In the real world, Dynamic mode is more than what most drivers and roads can deal with, and Natural (normal) mode is enough to raise goosebumps.

If you want economy or a measure of civility, the lowest All Weather mode is best.

The 4C's synaptic quickness is not just the work of its turbocharged power plant and responsive dual-clutch gearbox. The car's compactness and lightness are big contributors too.

At less than 900kg, the aluminium and carbon 4C is a featherweight in a world of bloated contenders. This gives it a giant- slaying power-to-weight ratio of 268bhp per tonne.

It is so light, it will start rolling if you merely lean on it without the parking brake fully engaged.

Its compact dimensions, with wide tracks and a road-hugging stance, make it naturally agile and confident.

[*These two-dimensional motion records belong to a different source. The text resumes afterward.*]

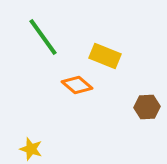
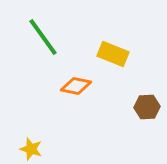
yellow rectangle: moved 8 px right, 2 px up
orange diamond: moved 1 px left, 1 px down; rotated 28 degrees counterclockwise
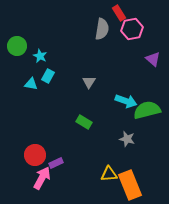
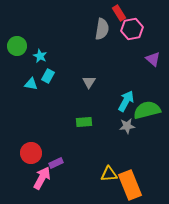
cyan arrow: rotated 80 degrees counterclockwise
green rectangle: rotated 35 degrees counterclockwise
gray star: moved 13 px up; rotated 21 degrees counterclockwise
red circle: moved 4 px left, 2 px up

At the same time, the driver is more intimately connected to the road and his surroundings, for which the car's mechanical rack and pinion steering deserve special mention.

Compared with the prevalent electrically assisted systems, the 4C's steering offers unrivalled communication and connectedness. You actually feel the slightest rut and camber of the bitumen.

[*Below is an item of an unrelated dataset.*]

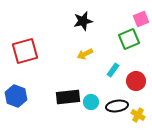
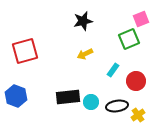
yellow cross: rotated 24 degrees clockwise
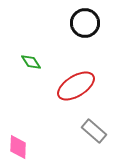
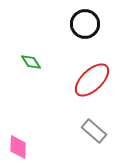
black circle: moved 1 px down
red ellipse: moved 16 px right, 6 px up; rotated 12 degrees counterclockwise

It is as deliciously old-fashioned as it is scary. With nothing to mitigate the dynamic forces at play between tyres and tarmac, the driver actually has to focus on inputs and correction.

A fast, tight corner becomes more thrilling, even if the surface is blemish- free. You are aware of the drivetrain, mounted just fore of the rear axle, propelling the rear wheels.

And you are immediately thankful for the car's friendly brakes, electronic differential and responsive paddle shifters.

The 4C drives like no other Alfa, even if its steering reminds you of old models. On the go, it feels like a mix of Lotus Exige, McLaren MP4 and an old, air-cooled Porsche 911.

It serves up excitement in its rawest form, with cold sweat and white knuckles being par for the course. In an age where most cars are over-managed and over- insulated, this Alfa is a breath of fresh air.

But for its price, it is unlikely to attract first-timers to the segment, most of whom will still gravitate towards a similarly priced and more luxuriously finished Porsche Cayman.

Those who already have a sports car in the garage, however, will find this rare gem of a racer somewhat irresistible.